_Request_:
What lines below mention the word "none"? Copy each one.

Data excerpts
•••••

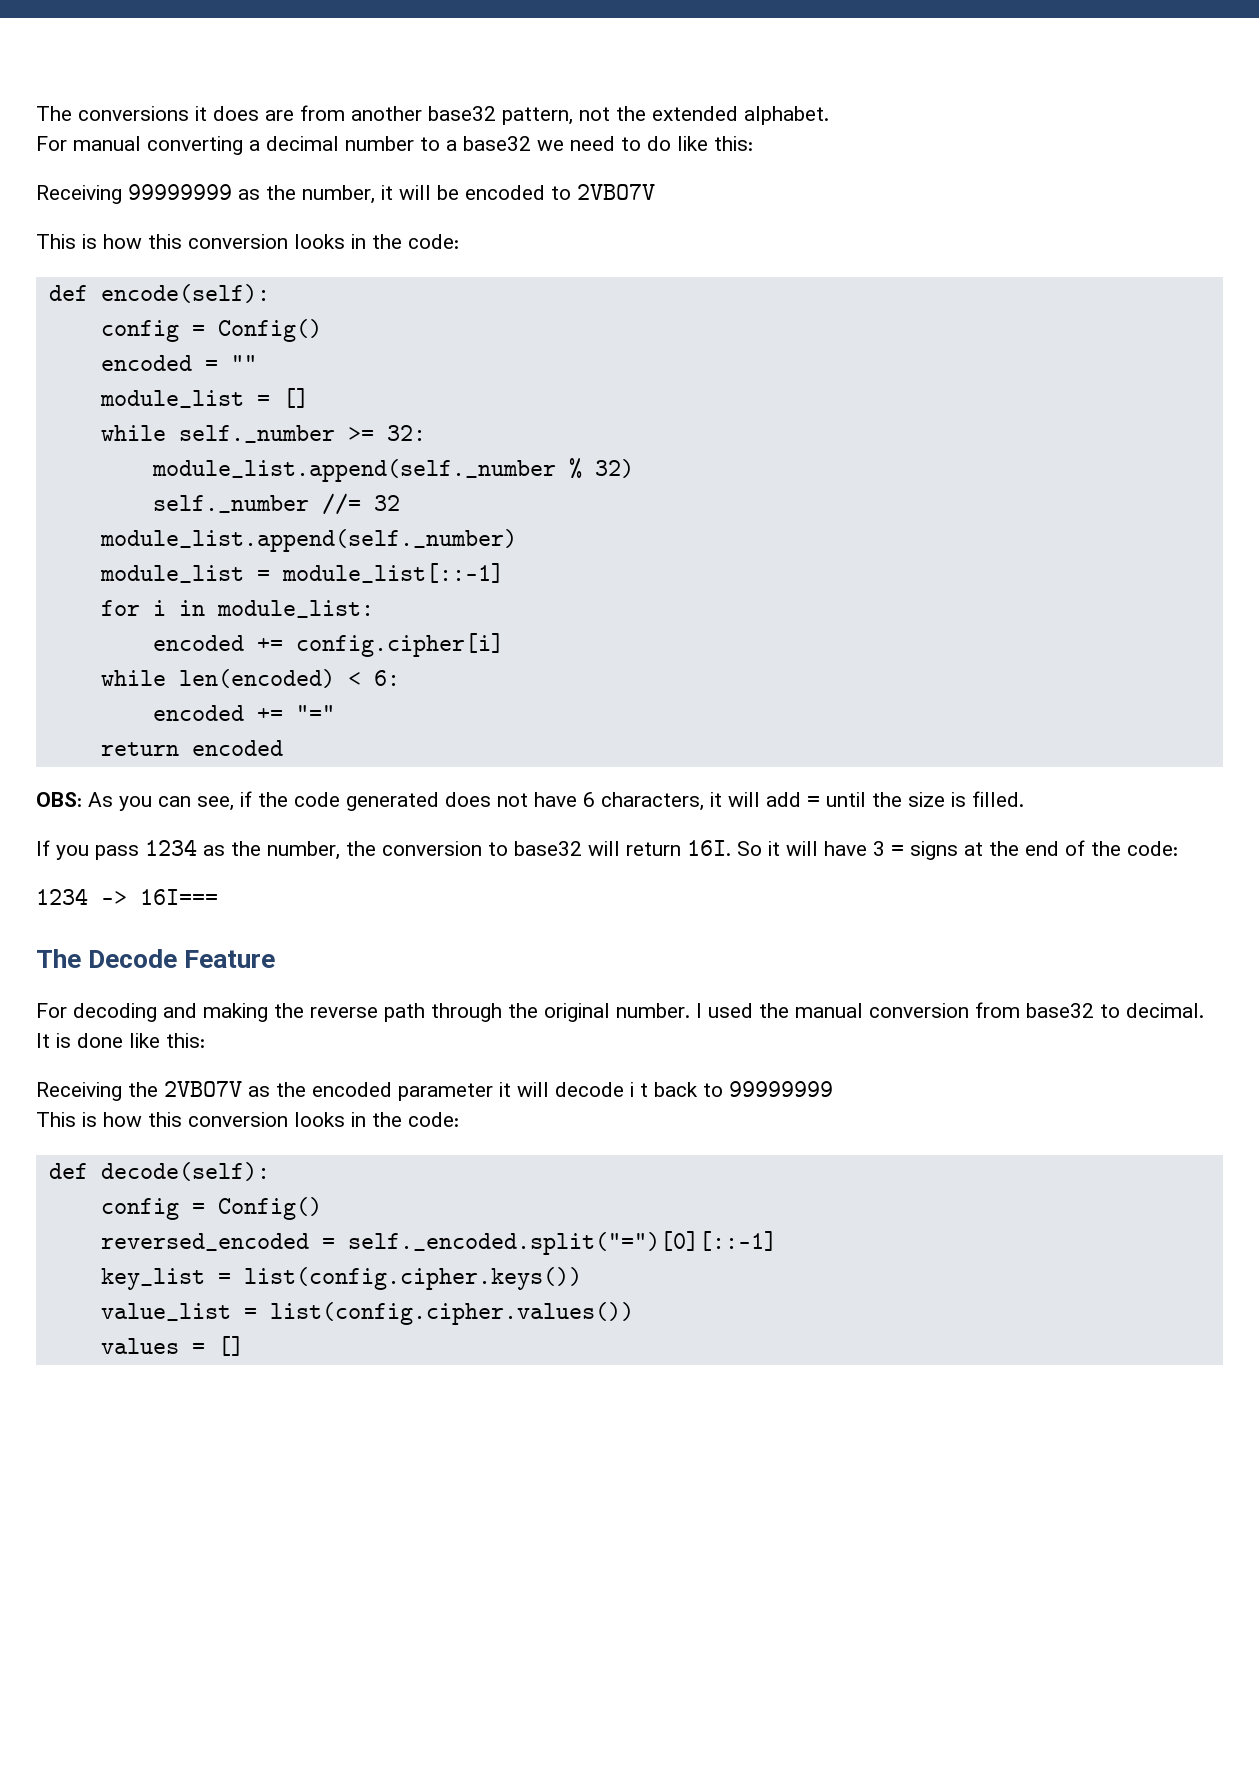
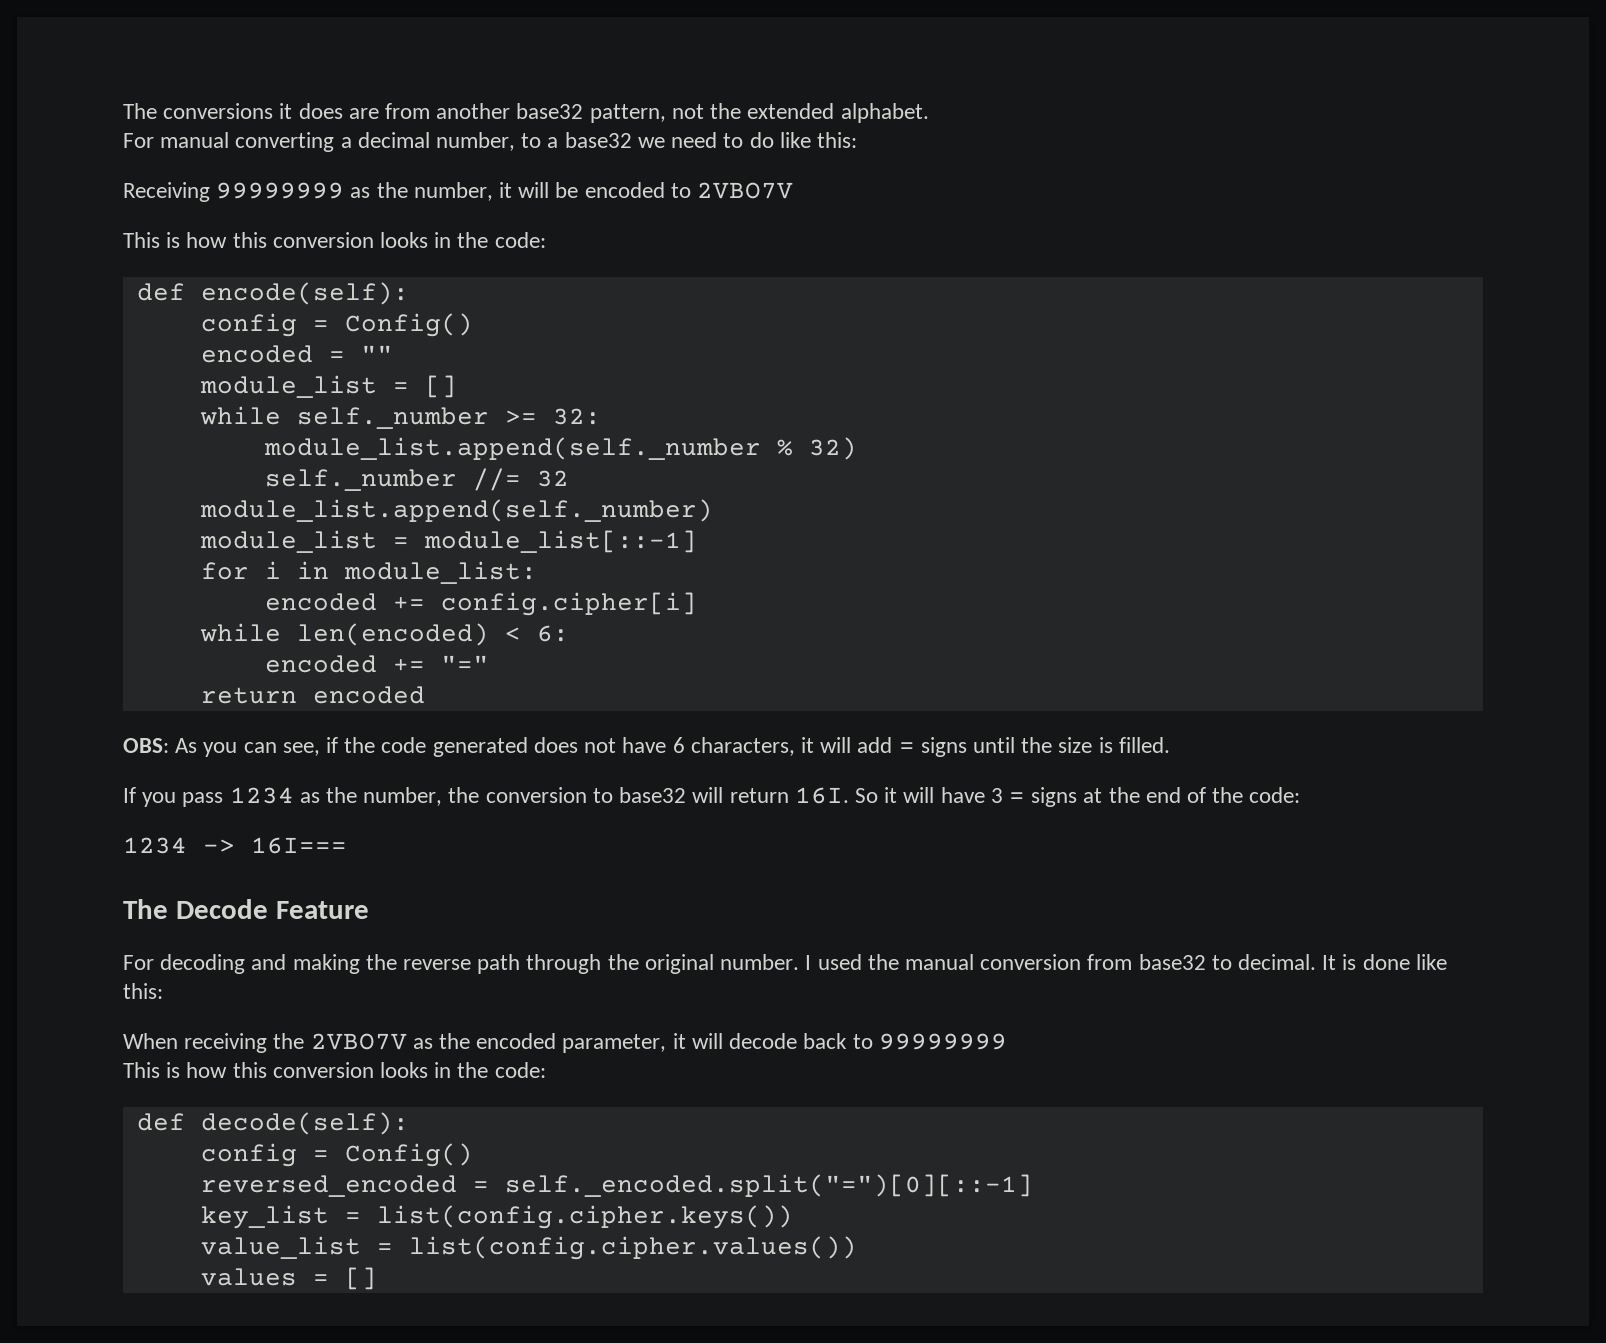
[345,136,414,151] number -> [436,132,516,151] number,
(820, 801) none -> [920,737,967,757] signs
[36,1082,122,1101] Receiving -> [123,1033,268,1053] When receiving
[398,1083,493,1101] parameter -> [562,1034,667,1053] parameter,
[630,1082,648,1097] i t -> (798, 1041) none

•••••

_Response below_:
(820, 801) none -> [920,737,967,757] signs
[630,1082,648,1097] i t -> (798, 1041) none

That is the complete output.